- [Task goal]: Write the next part of the client profile of Peter and Geraldine Birleson, starting after its final sentence.
** Selected extract follows **
Client Profile: Peter & Geraldine Birleson
Peter has kindly written the article below on their family, working life, retirement and their experiences as clients of GFM Wealth Advisory since 2008. We greatly appreciate Peter’s contribution to Trade Secrets.
Geraldine and I became clients of GFM in July 2008, the year before the Global Financial Crisis hit the Australian share market. This was an uncomfortable time and we are still grateful that we were so well supported then by the GFM team. Our hearts had sunk in February 2009 as the ASX fell by 54% and superannuation valuations dropped by a significant amount, but the GFM team reminded us about previous market corrections and the course of inevitable market recovery. Indeed, markets have since climbed back and most of our investments have done very well, but it was very nerve racking at the time. We remain grateful to the GFM team whose support enables us to be much more relaxed about our finances, as well as providing sensible advice and looking after all the compliance and paperwork involved in managing our SMSF.
I retired in 2010 at the age of 63 years, while Geraldine had retired three years earlier aged 60. Both of us worked in the Health sector, Geraldine as a part-time GP in Croydon. She also did most of the work in raising our three children while I had focused more on my job – being a typical adult male raised in the 1950s and 60s. We had migrated to Melbourne from Edinburgh in 1981 where we met while studying Medicine.
I had just completed specialist training in Child and Adolescent Psychiatry at the Royal Edinburgh Hospital, and took up my first consultant post at the Royal Children’s Hospital here. We came over to look at somewhere warmer than Scotland, and after a year here liked Australia so much that we stayed. Flying across the world with three children aged six years, four years and four months was quite an adventure, made more interesting by the fact that our arranged accommodation fell through just before we set off. However, friends helped us to survive that challenge and we now enjoy a quiet retirement in Canterbury. Our grown up children have left home to live their own lives and we have five lovely grand-children so far – three girls and two boys.
** End of Selected extract **
** Record set follows **
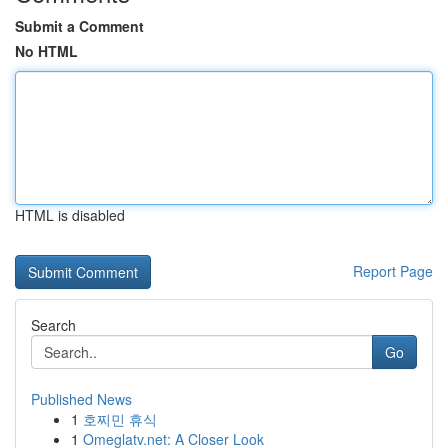
Submit a Comment
No HTML
HTML is disabled
Report Page
Search
Go
Published News
1
호찌민 휴식
1
Omeglatv.net: A Closer Look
** End of Record set **
- [Exercise answer]:
Work as a Child and Adolescent Psychiatrist was always challenging. Child and Adolescent Psychiatry is the Cinderella of Health Services, not well-enough funded or supported by governments and often under-valued and poorly understood by other medical specialties. This is surprising when we know that 50% of all life-time mental disorders are first evident by the age of 14 years, so early intervention seems wise. Despite this, working with children, adolescents and their families was a great privilege as my clients taught me much about life, resilience and courage. In 1994, I left the Royal Children’s Hospital to take on the role of Director of Travancore Child and Family Centre and enrolled in a health services management course at RMIT to learn how to manage a service properly and make my service as effective and efficient as possible. This role at Travancore led to a secondment to the Health Department to review the Victorian Child and Adolescent Mental Health Services (CAMHS) System and write the policy directions for the Victorian Child and Adolescent Mental Health System.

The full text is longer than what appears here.